My other stumbling block to fully embracing AX is the way in which female characters are depicted in stories such as Yuichi Kiriyama’s “A Well-Dressed Corpse,” Hiroji Tani’s “Alraune Fatale,” and Osamu Kanna’s “The Watcher.” The female characters often seem more like receptacles for male anger, sexual aggression, or disappointment than they do actual human beings. I suppose one could argue that these artists are simply exaggerating a tendency found in manga across the spectrum, making explicit what’s normally implicit in a lot of material directed at male audiences. Yet none of these artists seem to be critiquing the male gaze in any meaningful way; they cast a pitiless, often lascivious eye on their female subjects, reducing them to a monstrous assortment of breasts and mouths and legs. It’s to editor Sean Michael Wilson’s great credit that he includes so many distinctive female voices in the anthology as well, preventing AX from becoming too dourly macho or grossly juvenile.

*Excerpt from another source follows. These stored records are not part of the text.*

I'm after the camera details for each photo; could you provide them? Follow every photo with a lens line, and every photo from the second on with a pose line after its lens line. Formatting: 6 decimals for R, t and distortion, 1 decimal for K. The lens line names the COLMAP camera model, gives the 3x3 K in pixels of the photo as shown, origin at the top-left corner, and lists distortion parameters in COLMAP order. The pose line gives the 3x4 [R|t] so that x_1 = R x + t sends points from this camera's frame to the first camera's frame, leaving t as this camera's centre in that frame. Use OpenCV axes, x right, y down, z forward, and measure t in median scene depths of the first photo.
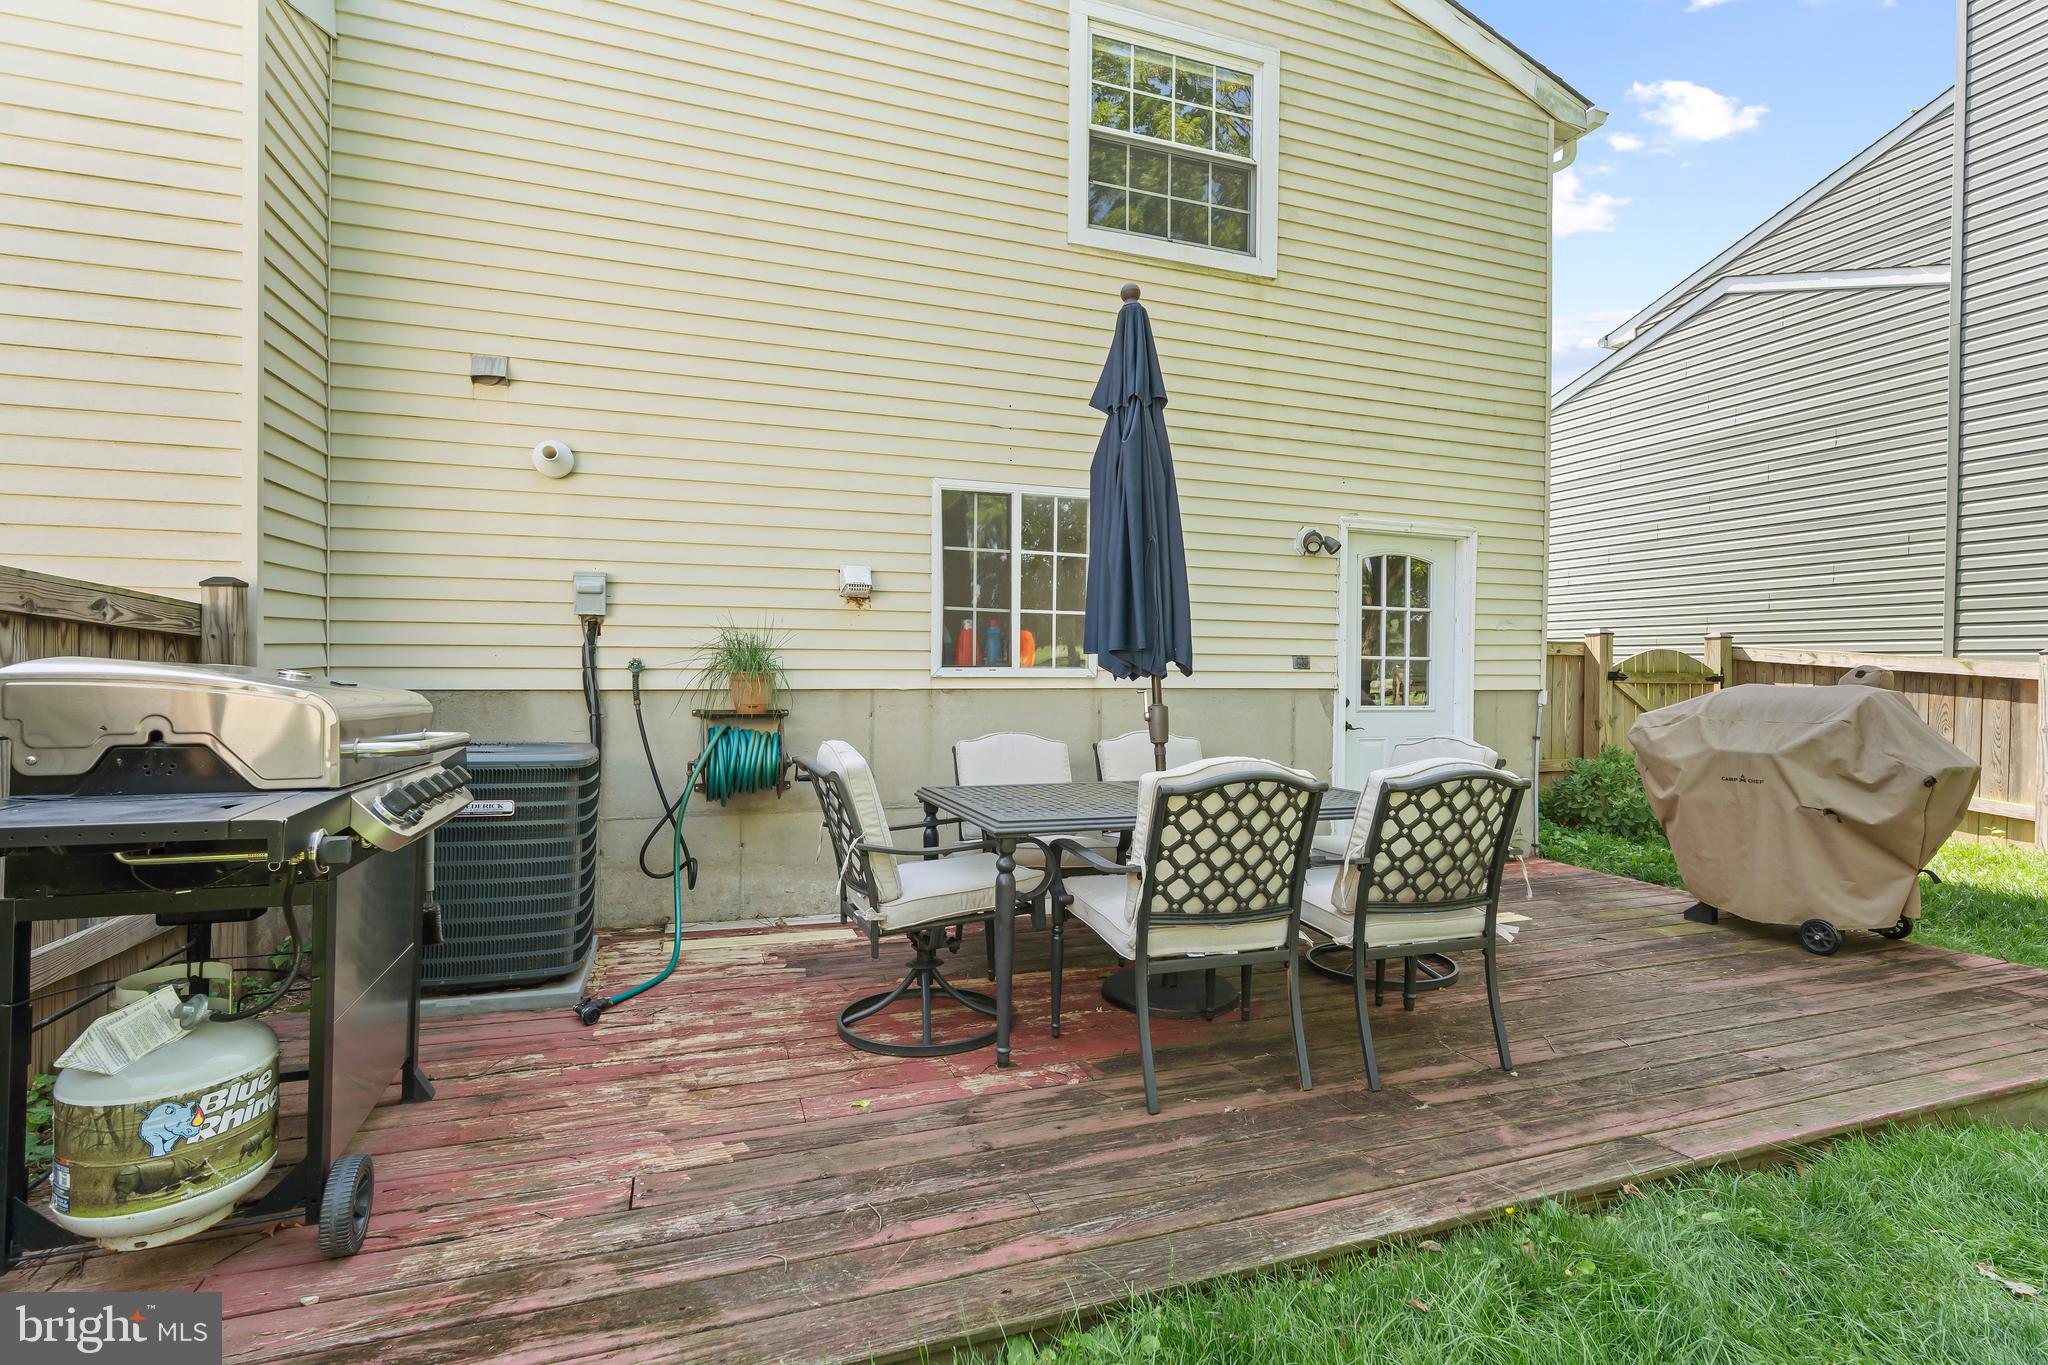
lens RADIAL K [[928.5, 0, 1033.2], [0, 928.5, 678.7], [0, 0, 1]] dist [-0.002664, 0.000113]
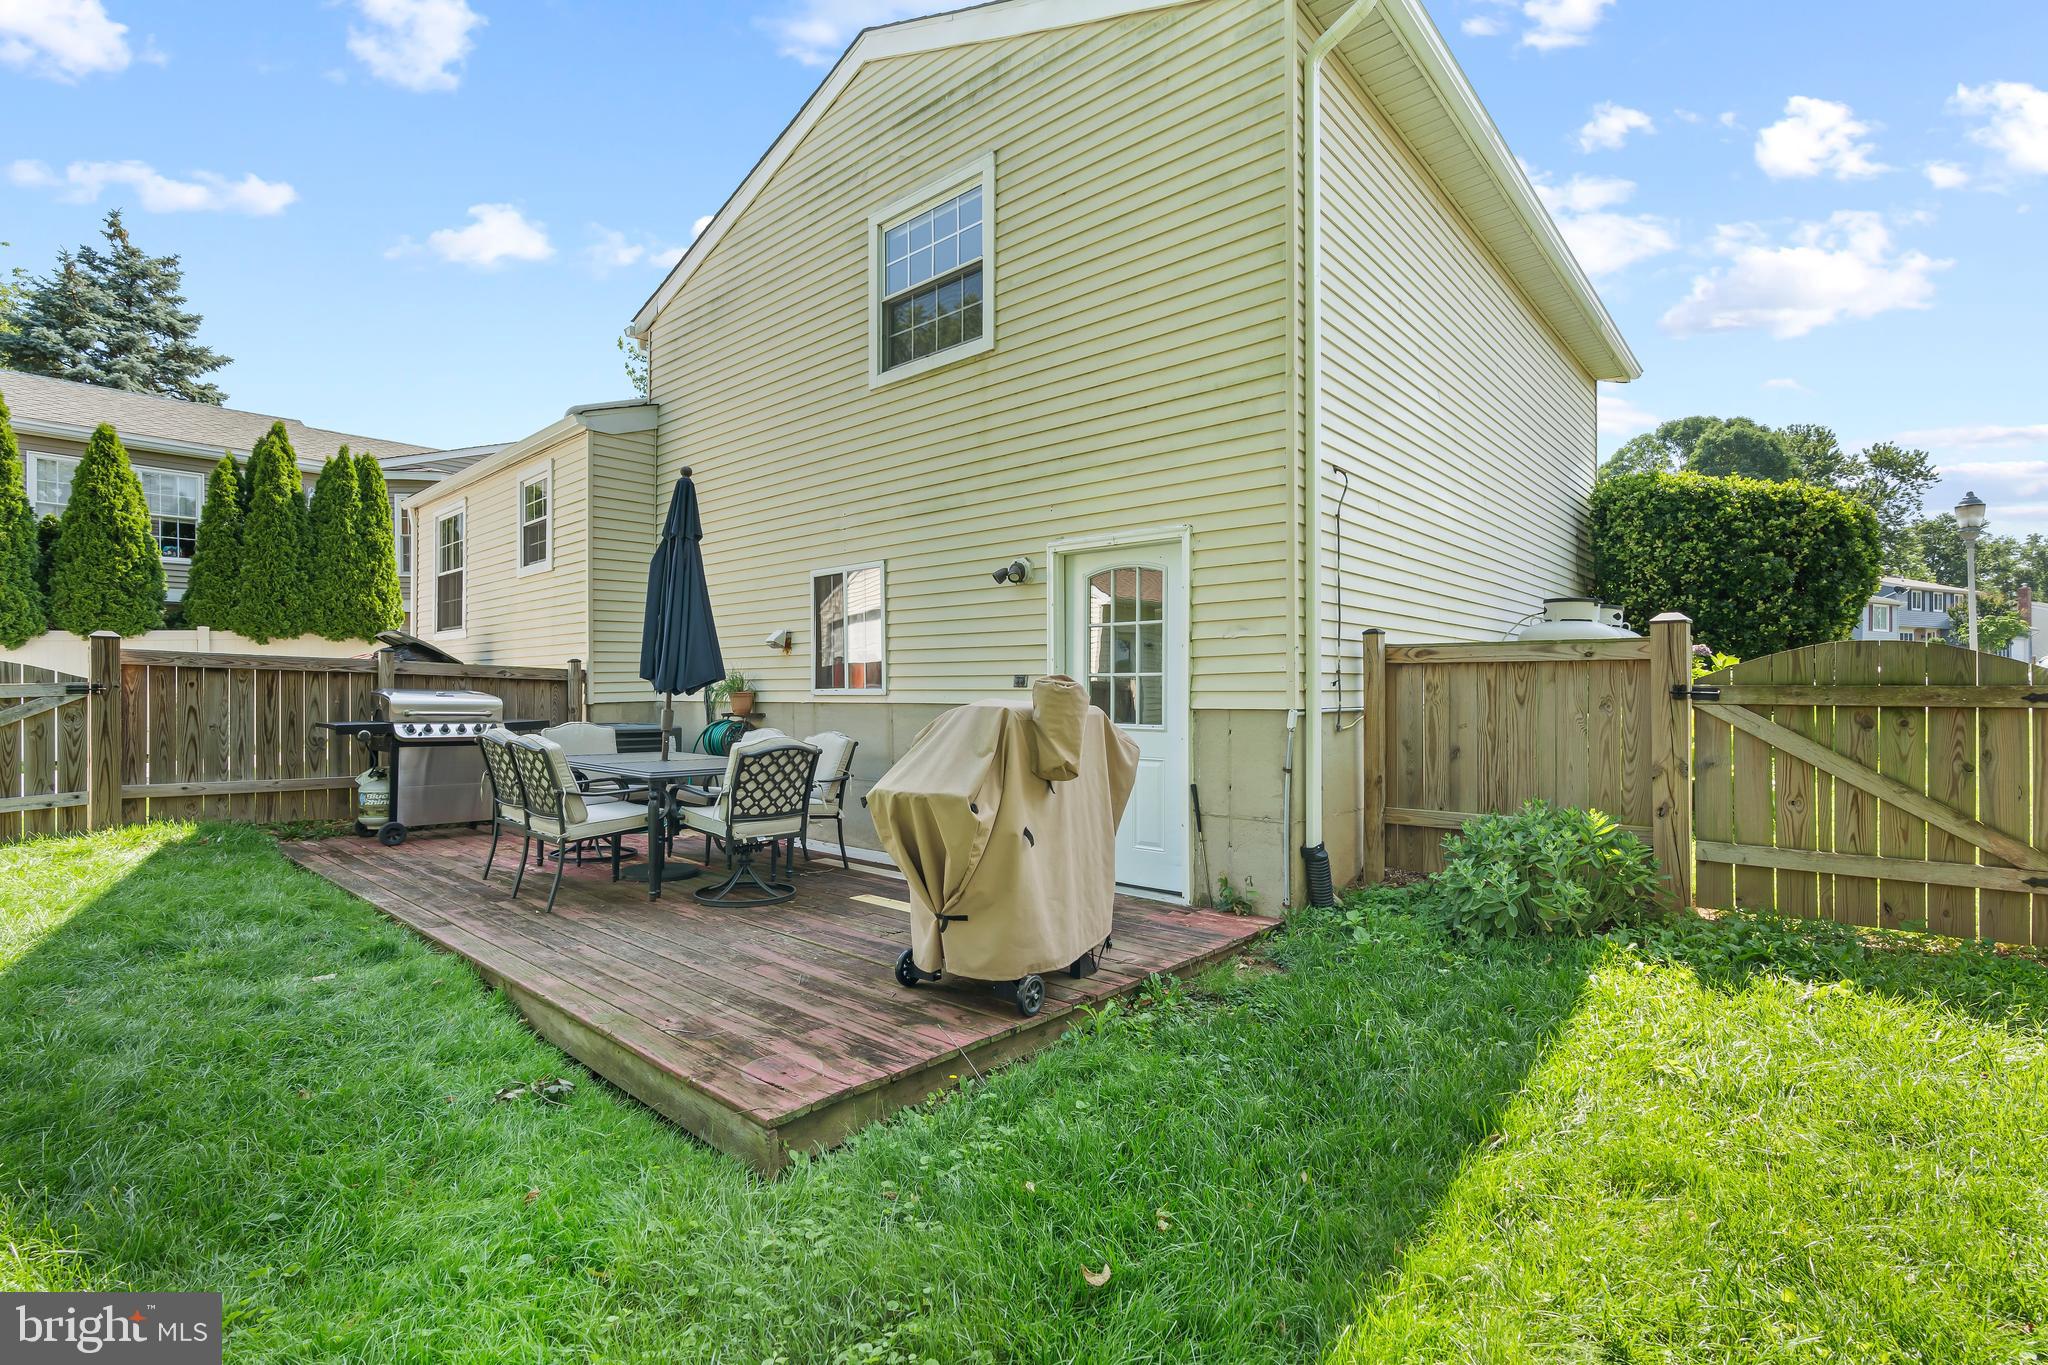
lens RADIAL K [[934.7, 0, 1030.0], [0, 934.7, 690.4], [0, 0, 1]] dist [-0.004237, -0.000661]
pose [[0.487611, -0.010474, -0.872998, 1.537812], [-0.006896, 0.999851, -0.015848, 0.013215], [0.873034, 0.013748, 0.487466, 0.570646]]
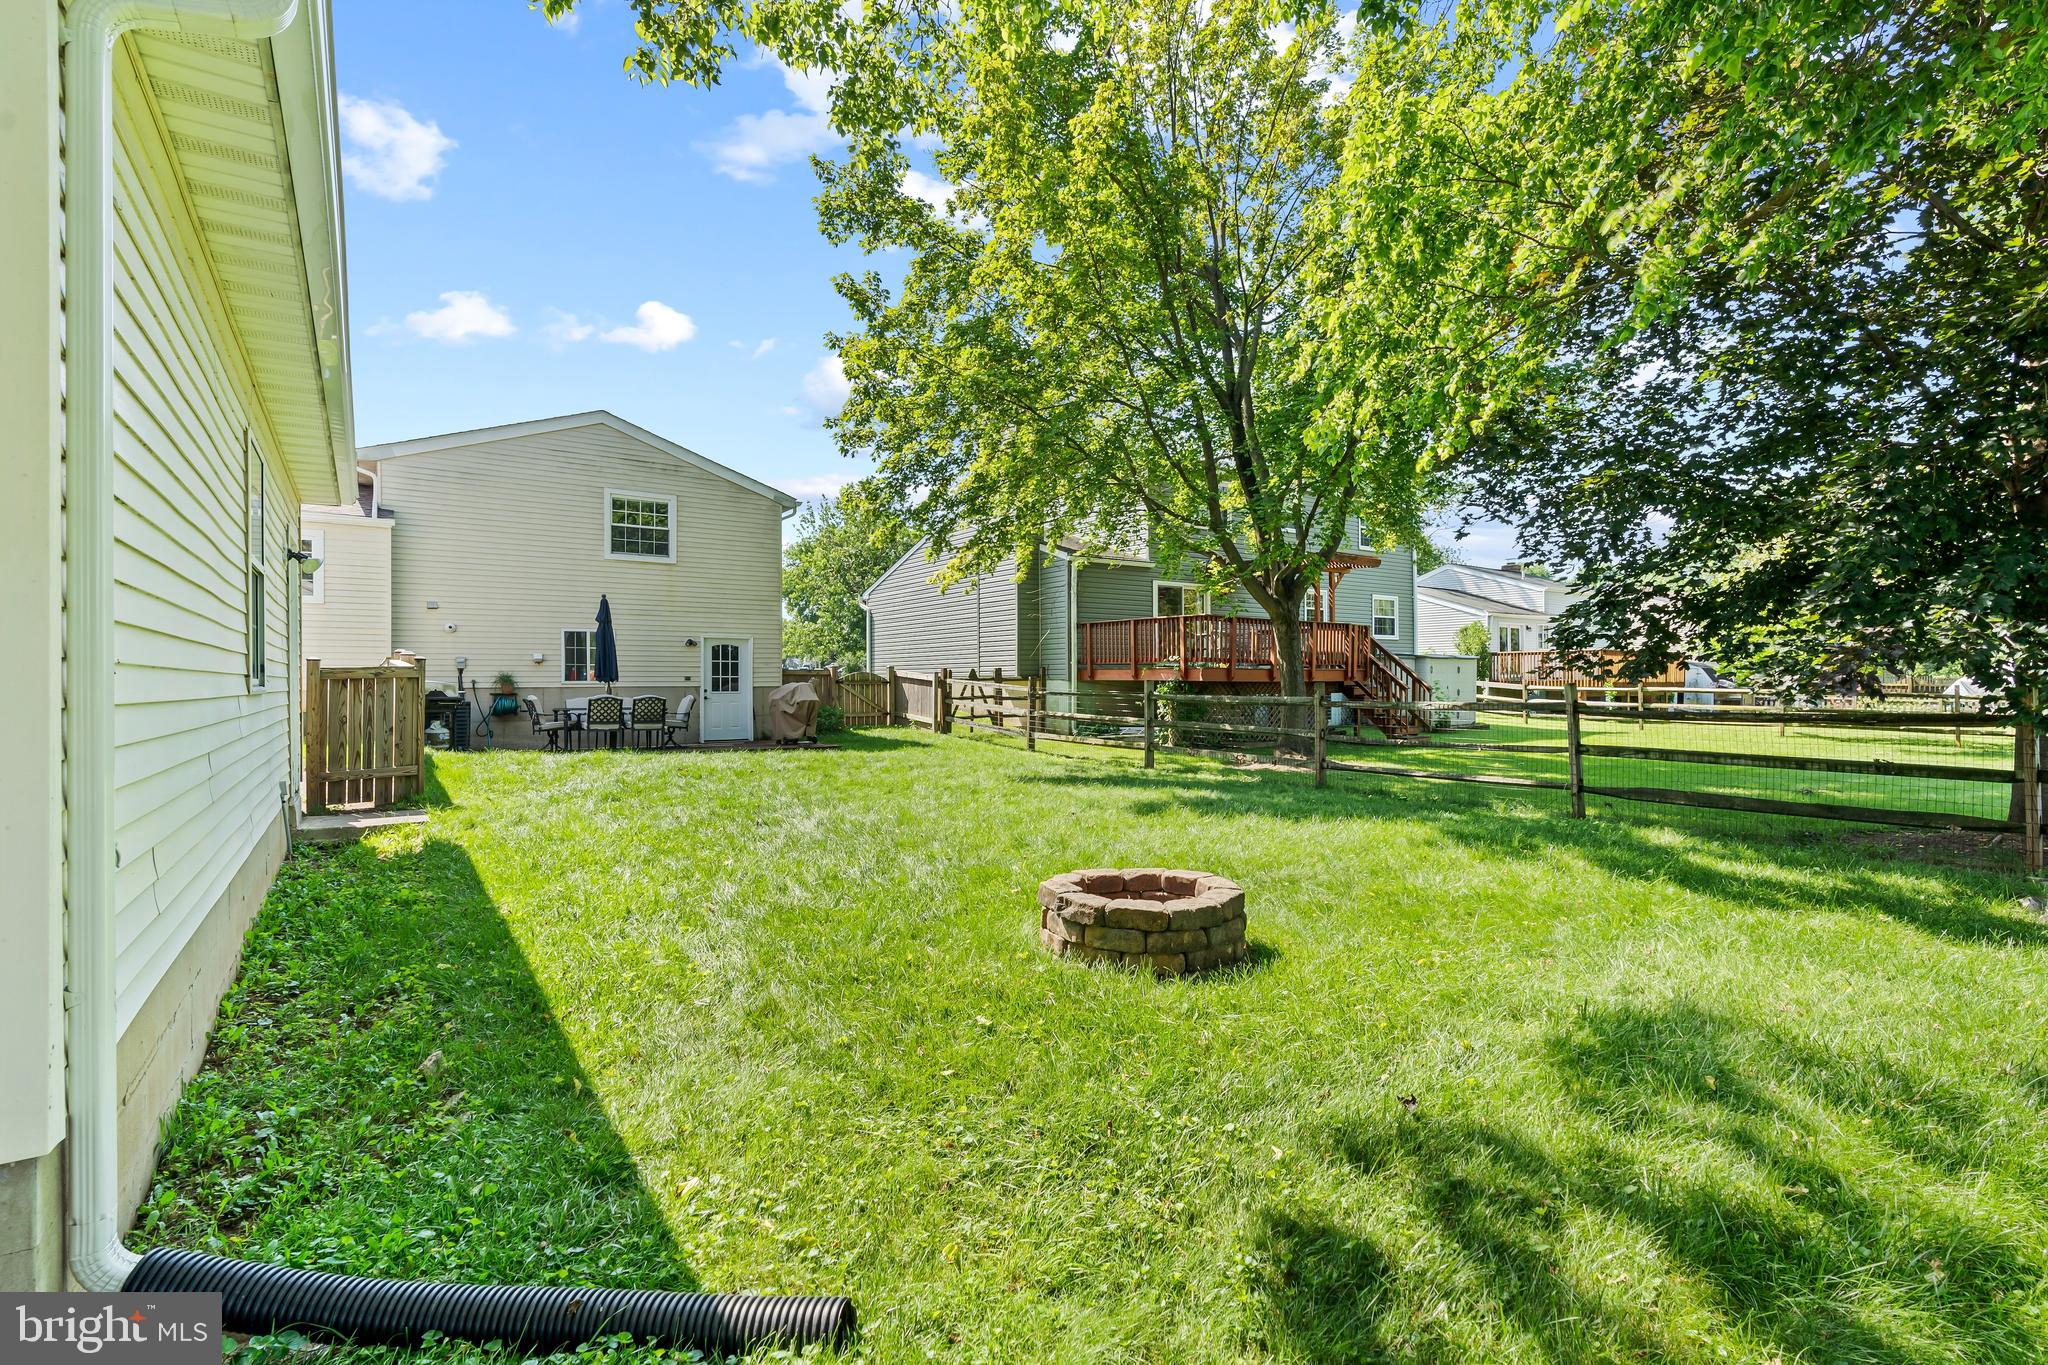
lens RADIAL K [[930.2, 0, 1011.7], [0, 930.2, 683.1], [0, 0, 1]] dist [-0.001750, -0.000055]
pose [[0.966950, -0.012021, 0.254682, 0.680148], [0.015968, 0.999782, -0.013437, 0.074506], [-0.254465, 0.017060, 0.966932, -3.014431]]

Yet for all my discomfort and distance from the material, I can’t look away. As a historian, AX excites me, providing a meticulously curated introduction to Japan’s underground comics scene. As a reader, AX challenges me to move beyond my notion of what constitutes manga, helping me understand what artists like Yoshihiro Tatsumi and Yoshiharu Tsuge were trying to do in the 1950s and 1960s with their “manga that isn’t manga”: to push the medium outside its comfort zone, to show us ugly truths, to make us laugh with recognition and discomfort, and to encourage artistic expression that, in Gravett’s words, is “as personalized as handwriting or a signature.” Recommended.
Review copy provided by Top Shelf. AX, Vol. 1: A Collection of Alternative Manga will be released on July 15, 2010.
AX, VOL. 1: A COLLECTION OF ALTERNATIVE MANGA • EDITED BY SEAN MICHAEL WILSON, WITH AN INTRODUCTION BY PAUL GRAVETT • TOP SHELF • NO RATING • 400 pp.